While this is certainly easier and cheaper, you don’t get to build that same type of trust relationship with the seller, you don’t get to sample the product, and good luck with returns. Brokering these relationships was the job of the middleman. There are things you can do, of course, such as soliciting advice from other people in social media sites, but that’s not the same as a good old salesperson plying you with treats and samples, and a good yarn or two.
But the middleman is not just synonymous with “salesperson”. There are all kinds of other types of brokers and intermediaries that have traditionally served a purpose in our society. What about people who bring you the news? Cut them out and how do you know what’s relevant in your world? Strong advocates of social media tell us that if we belong to enough of the right groups we can decide for ourselves what’s relevant in our lives. To me, that’s a bit like saying gather enough tools and you can be your own carpenter or mechanic. Maybe that’s what you want to do, but maybe not.
And anyway, have we reached a point where we trust anonymous people more than the people who are trained to provide us with the information we need?

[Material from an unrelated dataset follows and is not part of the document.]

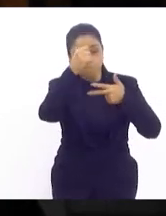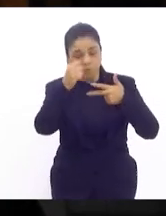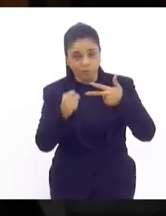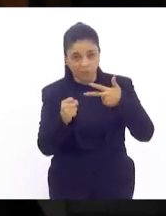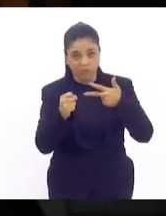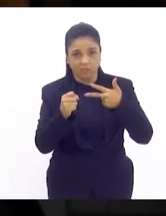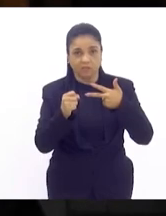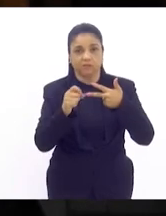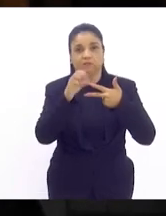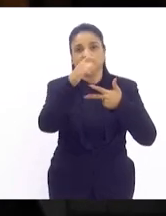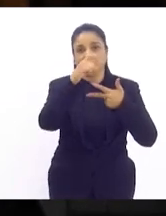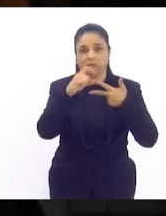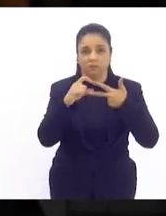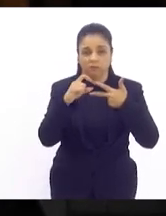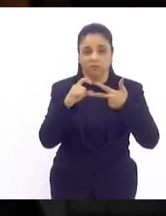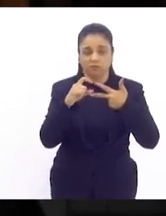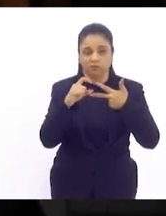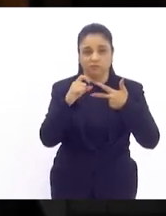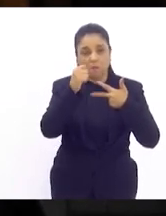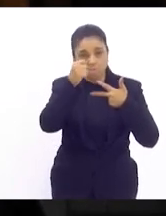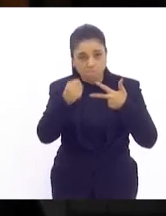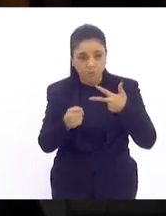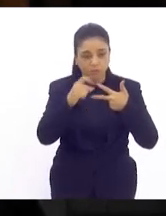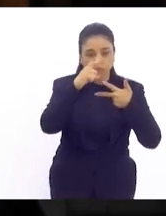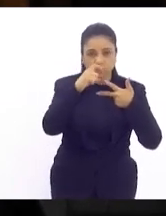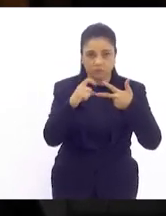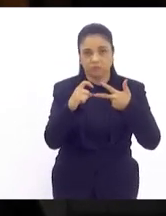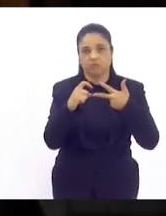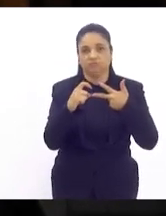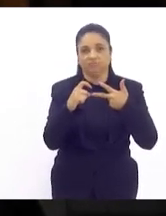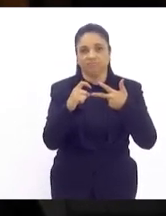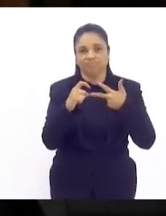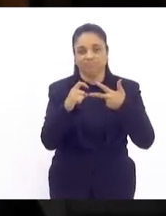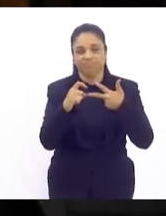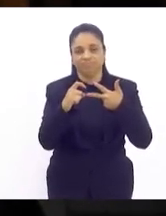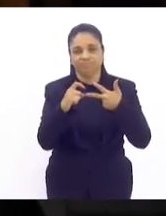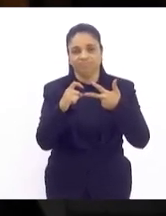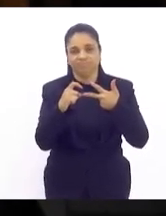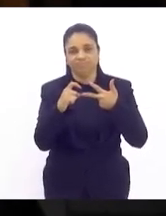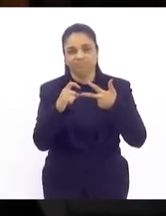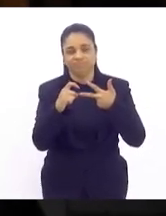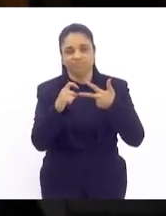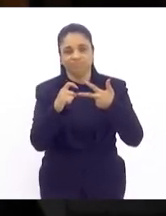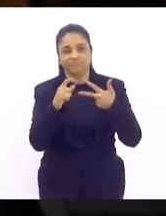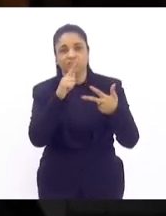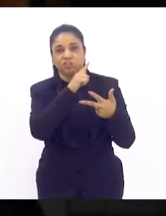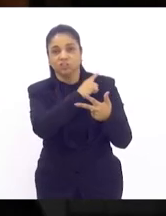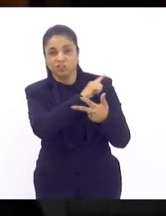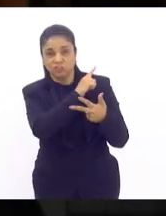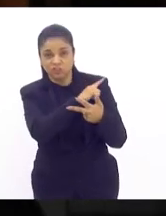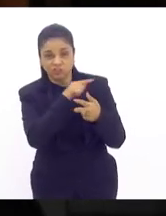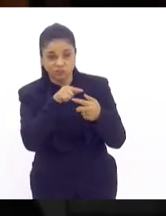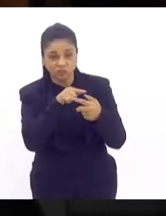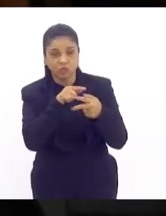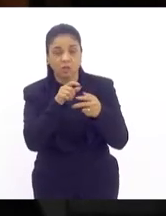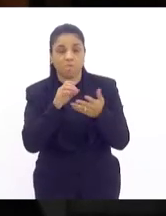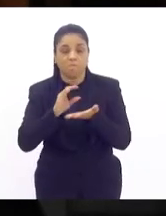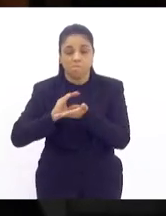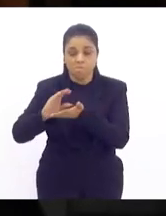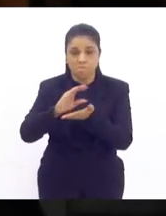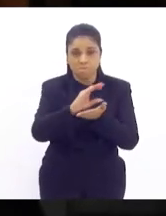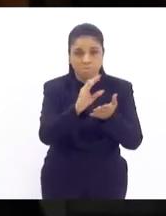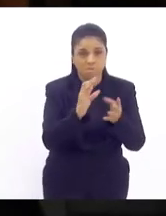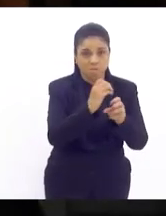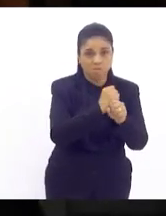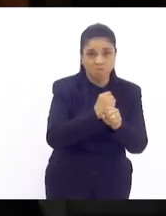que gerencia mais de 9 90% do orçamento público dito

Certainly some industries are changing dramatically at this very moment in time. There’s as good a chance that you’re reading this online as on paper. But that doesn’t mean we don’t need people to gather the news, do some analysis, and deliver the goods in a timely manner.
What is a middleman anyway? Are reporters people who shape our thinking and our country, or merely middlemen we can do without? Do their roles change because technology changes, or do we just package them differently and have them keep on going as they always did? Perhaps the medium no longer is the message.
Or maybe more so than ever.
Another industry that’s changing dramatically is entertainment. If you own an iPod or smart phone, you can subscribe to a service where you can download songs for 99 cents a pop. That must create a bit of a problem for the record store industry. Even more, now you can go to YouTube and listen to all the music your heart desires for free, and if you want to transfer those videos to your iPod you can find free utilities online that allow you to do that.
This type of technological change always seems to find a loser for every winner, a zero sum game sort of like the one described by the Buggles in their 1979 song “Video Killed the Radio Star”. (Google it, then watch it on YouTube.)
Nowadays, you can download videos and store them either as videos or convert the audio portion to MP3 format that you can then load up on your iPod. That begs the question, do we really need a recording industry? If we do, what is its purpose and can copyright laws protect it so as to ensure its survival?
What does all this mean to the artists? Certainly throughout the ages artist existed before there was ever a recording industry.
So is the middleman dying? Certainly some middlemen are, but just as certainly new ones are springing up. Is Google not a middleman? In fact it’s probably the uber-quintessential middleman. It gathers your requirements and points you, hopefully, in the right direction. And Google, certainly, isn’t dying.
Bob Dylan’s prophetic song warns us not to criticize what we don’t understand, and if we can’t contribute to a new way of doing things, at least we should have the good sense to get out of the way. But can we? And is it really any different now than what it was when he committed those words to vinyl, nearly half a century ago?
In the long run, no doubt the times will a-change in a manner that makes sense because that’s just how the world works.